**Exercise:**
Turn everything below from the line containing "Close view of a digital" down to the line containing "Measured temperature: -27 °C", both lines included, into a numbered list, leaving out any blank lines.

**********

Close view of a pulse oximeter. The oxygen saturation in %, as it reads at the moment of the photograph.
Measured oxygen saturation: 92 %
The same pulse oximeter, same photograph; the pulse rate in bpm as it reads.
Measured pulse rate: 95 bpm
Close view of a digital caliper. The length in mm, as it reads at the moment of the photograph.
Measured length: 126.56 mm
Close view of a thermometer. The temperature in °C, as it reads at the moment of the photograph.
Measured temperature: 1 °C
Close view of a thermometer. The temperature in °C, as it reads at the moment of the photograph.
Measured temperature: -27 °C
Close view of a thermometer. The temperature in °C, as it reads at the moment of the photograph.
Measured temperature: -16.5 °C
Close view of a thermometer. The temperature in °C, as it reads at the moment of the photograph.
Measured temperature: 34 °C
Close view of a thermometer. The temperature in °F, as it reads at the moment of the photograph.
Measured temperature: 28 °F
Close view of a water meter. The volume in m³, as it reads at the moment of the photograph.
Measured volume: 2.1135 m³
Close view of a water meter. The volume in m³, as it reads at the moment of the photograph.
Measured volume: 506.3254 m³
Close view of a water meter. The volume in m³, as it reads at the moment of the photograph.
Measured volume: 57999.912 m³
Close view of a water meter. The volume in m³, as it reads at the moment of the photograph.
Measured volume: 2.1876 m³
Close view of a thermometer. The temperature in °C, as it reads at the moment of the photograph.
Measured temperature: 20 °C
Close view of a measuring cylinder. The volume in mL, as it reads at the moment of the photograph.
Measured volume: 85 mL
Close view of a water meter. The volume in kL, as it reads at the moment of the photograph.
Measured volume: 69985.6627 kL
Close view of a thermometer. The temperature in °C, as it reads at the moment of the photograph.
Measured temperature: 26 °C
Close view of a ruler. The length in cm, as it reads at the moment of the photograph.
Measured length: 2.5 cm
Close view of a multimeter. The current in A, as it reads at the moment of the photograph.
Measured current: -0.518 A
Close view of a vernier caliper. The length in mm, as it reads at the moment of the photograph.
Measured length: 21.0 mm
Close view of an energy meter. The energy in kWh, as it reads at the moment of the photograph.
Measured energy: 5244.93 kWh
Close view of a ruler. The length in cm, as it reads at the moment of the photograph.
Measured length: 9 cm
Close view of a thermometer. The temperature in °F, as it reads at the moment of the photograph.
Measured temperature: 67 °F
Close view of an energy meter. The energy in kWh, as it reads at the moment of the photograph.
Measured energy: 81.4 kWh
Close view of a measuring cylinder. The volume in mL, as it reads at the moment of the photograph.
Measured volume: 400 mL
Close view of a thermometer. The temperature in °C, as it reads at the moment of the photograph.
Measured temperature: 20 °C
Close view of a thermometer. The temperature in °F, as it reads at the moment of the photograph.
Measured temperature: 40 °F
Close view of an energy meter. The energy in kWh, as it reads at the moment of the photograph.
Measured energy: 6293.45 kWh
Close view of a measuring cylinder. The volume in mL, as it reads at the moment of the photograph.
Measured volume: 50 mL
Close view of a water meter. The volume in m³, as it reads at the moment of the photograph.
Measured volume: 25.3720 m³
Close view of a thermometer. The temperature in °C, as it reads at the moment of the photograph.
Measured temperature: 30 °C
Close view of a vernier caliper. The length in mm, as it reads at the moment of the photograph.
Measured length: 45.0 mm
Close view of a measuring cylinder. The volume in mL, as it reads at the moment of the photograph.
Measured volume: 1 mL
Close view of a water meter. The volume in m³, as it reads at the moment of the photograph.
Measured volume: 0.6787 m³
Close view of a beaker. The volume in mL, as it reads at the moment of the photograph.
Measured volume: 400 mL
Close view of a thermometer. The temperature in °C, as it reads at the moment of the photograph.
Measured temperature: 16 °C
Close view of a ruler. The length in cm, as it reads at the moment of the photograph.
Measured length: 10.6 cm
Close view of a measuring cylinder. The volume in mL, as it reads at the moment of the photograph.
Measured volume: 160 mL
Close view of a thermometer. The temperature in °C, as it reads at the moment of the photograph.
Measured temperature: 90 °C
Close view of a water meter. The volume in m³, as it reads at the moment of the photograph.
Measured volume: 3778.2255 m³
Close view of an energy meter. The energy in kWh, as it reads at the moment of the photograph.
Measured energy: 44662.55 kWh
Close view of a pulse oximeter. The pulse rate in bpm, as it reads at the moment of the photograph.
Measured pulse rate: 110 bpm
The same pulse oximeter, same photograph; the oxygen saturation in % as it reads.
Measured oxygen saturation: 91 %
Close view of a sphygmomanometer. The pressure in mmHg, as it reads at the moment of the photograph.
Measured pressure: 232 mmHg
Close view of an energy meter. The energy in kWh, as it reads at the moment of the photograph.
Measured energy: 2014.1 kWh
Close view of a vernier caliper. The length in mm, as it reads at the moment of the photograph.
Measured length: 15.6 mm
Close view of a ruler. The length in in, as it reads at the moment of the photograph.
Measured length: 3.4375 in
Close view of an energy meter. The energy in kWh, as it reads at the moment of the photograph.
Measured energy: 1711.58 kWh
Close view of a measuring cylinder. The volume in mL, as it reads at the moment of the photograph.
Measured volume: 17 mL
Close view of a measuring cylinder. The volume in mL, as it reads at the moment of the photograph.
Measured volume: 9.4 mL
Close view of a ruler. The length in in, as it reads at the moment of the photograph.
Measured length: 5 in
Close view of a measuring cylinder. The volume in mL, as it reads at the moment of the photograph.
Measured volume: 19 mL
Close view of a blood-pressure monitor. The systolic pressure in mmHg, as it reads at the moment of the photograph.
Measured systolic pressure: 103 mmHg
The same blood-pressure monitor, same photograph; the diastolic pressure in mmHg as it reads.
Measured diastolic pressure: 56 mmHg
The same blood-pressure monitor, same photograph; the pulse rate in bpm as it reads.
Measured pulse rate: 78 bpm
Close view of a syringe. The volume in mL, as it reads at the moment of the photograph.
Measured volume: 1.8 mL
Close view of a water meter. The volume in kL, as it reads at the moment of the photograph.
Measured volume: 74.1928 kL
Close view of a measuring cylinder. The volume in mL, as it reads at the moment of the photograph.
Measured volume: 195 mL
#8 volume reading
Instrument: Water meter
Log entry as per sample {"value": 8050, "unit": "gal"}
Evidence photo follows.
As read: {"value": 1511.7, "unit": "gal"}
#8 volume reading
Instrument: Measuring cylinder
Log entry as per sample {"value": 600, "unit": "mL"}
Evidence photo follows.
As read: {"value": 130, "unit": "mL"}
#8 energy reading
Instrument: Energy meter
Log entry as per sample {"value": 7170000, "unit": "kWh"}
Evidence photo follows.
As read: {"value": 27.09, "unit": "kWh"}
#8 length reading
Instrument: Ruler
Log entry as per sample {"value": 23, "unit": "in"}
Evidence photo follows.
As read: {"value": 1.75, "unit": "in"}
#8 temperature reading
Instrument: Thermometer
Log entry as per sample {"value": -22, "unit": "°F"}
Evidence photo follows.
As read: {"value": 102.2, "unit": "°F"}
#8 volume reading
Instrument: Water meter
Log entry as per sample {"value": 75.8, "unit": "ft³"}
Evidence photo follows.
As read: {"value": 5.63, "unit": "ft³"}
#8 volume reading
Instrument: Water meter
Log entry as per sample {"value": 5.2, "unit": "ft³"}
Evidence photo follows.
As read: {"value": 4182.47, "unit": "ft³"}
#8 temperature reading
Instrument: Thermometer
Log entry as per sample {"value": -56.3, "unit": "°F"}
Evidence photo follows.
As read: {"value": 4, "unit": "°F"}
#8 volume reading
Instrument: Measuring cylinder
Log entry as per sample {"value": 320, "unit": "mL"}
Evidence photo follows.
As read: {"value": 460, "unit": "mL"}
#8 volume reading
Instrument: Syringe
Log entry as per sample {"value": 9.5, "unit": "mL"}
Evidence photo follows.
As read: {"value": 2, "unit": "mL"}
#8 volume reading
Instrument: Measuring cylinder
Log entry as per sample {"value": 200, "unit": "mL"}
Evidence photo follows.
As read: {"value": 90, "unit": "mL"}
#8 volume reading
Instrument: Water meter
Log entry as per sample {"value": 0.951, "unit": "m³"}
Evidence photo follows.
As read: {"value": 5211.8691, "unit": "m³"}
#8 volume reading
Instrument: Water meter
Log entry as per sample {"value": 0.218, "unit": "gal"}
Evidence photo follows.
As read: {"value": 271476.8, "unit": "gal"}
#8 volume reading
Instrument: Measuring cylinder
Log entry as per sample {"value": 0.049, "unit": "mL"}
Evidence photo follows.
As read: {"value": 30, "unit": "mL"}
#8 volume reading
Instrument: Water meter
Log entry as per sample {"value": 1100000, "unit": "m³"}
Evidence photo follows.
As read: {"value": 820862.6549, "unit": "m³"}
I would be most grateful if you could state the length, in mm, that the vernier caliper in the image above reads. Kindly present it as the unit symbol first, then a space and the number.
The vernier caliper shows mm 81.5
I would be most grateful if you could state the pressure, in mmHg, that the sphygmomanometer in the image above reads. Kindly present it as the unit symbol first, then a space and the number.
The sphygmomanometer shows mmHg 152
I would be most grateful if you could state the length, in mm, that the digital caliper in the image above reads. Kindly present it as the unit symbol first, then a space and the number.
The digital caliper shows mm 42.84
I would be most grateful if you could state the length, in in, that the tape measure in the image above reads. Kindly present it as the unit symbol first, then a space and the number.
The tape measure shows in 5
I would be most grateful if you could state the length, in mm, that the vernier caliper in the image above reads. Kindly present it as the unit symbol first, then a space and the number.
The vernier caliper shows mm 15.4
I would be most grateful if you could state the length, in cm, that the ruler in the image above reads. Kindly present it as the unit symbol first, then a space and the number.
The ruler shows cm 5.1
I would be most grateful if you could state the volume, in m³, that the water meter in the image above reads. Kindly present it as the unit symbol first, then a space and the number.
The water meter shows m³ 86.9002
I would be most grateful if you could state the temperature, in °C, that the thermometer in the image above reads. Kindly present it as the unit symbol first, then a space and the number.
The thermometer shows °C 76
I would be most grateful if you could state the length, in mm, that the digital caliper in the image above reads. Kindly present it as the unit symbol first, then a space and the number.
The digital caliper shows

**********

**Expected answer:**
1. Close view of a digital caliper. The length in mm, as it reads at the moment of the photograph.
2. Measured length: 126.56 mm
3. Close view of a thermometer. The temperature in °C, as it reads at the moment of the photograph.
4. Measured temperature: 1 °C
5. Close view of a thermometer. The temperature in °C, as it reads at the moment of the photograph.
6. Measured temperature: -27 °C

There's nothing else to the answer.